Saturday, 4 July 2009

Getting stoned

“Got any drugs man?” the scrawny teenager with bad hair asks. One can only assume his eyes are bloodshot, but it’s hard to tell in the 2am darkness.

After the third stumbling random approaches out little group, my friend gets the balls to ask if we look like drug-dealers.

For all intents and purposes we are an unlikely crew – a nurse, another healthcare professional, a teacher, a lawyer and a journalist. Maybe it was the striped purple blanket my lawyer friend was wearing to keep warm that gave the wrong impression – I had dubbed him Joseph and the technicolor dreamcoat.

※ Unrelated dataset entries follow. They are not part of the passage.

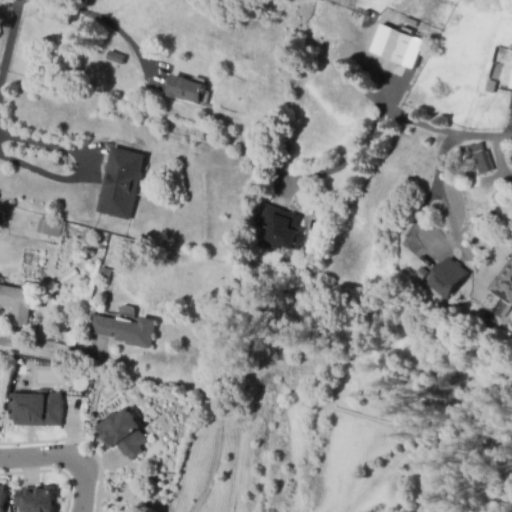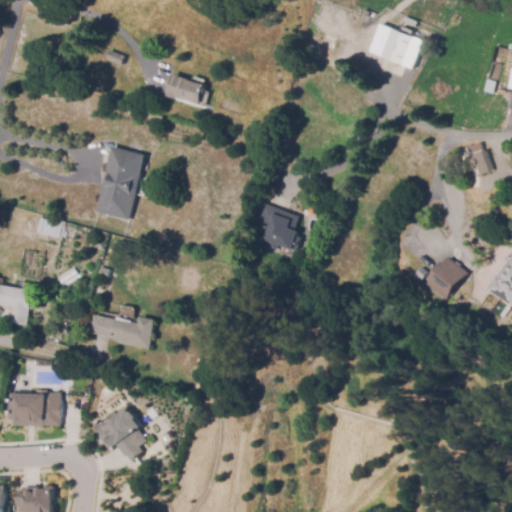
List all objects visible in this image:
road: (96, 16)
building: (327, 40)
building: (397, 46)
building: (399, 46)
building: (114, 57)
building: (116, 57)
building: (511, 83)
building: (490, 87)
building: (186, 88)
building: (187, 89)
road: (0, 113)
road: (449, 129)
road: (346, 157)
building: (480, 158)
building: (483, 164)
building: (121, 182)
building: (121, 183)
road: (438, 198)
building: (50, 226)
building: (51, 227)
building: (281, 228)
building: (421, 274)
building: (447, 277)
building: (446, 278)
building: (504, 283)
building: (503, 287)
building: (16, 302)
building: (17, 303)
building: (126, 331)
road: (52, 351)
building: (38, 408)
building: (38, 409)
building: (123, 432)
building: (123, 433)
road: (66, 459)
park: (500, 479)
building: (3, 498)
building: (3, 498)
building: (36, 499)
building: (36, 499)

Indeed, old Joseph seemed to fit in quite well with our surroundings – an eclectic mix of some 35,000 people, druids and hippies, and a mass of rocks plonked in the middle of an English field known simply as Stonehenge.

It was the summer solstice – the shortest night of the year. A big date on the druid, hippy and new age reveller’s calendar.

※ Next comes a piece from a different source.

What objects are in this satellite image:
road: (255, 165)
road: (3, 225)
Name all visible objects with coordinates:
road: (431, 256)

Every year they come in droves to Stonehenge to pay tribute to the rising sun at the ungodly hour of before 5am.

While the real reason for the existence for the massive stone circle is unclear with much disagreement over its mystical and ritualistic significance, there is the distinct fact that the stones are perfectly aligned along the sun’s axis on rising in midsummer and setting in midwinter.

And for years, people have taken up the opportunity to “camp out” all night to await the first rays of light while seemingly getting away with sampling herbal and synthetic substances despite a strong police presence.

The teenagers asking for drugs are the least interesting of the sun-worshippers. It’s the others that are so alluring – it’s a “we’re not in Kansas anymore” environment.

They wear cloaks, with flowers in their hair and wizened staffs in their hands. Some are in need of a finding a hairdresser, others a shower. Many need to revisit their toilet manners and potty training (in my mind, long grass is not classed as a human toilet).

There are drums of all types, tin whistles and even a guitar played with a bank card. And all the time a lingering pong permeates through the air.

The hard part isn’t really trying to stay awake until the 4.45am sunrise; it is trying to stay warm. Our massive tarpaulin soon becomes a plastic blanket around a group hug. I have to admit the cold is good for one thing – it keeps the nudists at bay.

But if it was warm you were wanting, being crammed in the middle of the stones with several hundred other people dancing to the beat of bongo drums and tin whistles is a pretty good way to go. It is also the place for an inside picture of the summer solstice frequenters – a guy with a shrunken head on the end of a staff, another with a musical instrument a cross between a horn and a didgeridoo. Between foot-stamping and chanting the revellers irregularly whoop and cheer loudly as if calling on the gods. It's a frenzy to say the least.

As sunrise approaches we all stand around waiting with anticipation, almost expecting some giant cavern to open in the centre of the stones and for Armageddon to be upon us.

But it is an anti-climax. Should have guessed the awesome British weather would get in the way. Sun? Ha, there is no sun. And after 15 minutes of waiting, just to check there are no sacrifices of interest, we follow the masses back towards civilisation, a strong coffee and a warm bed.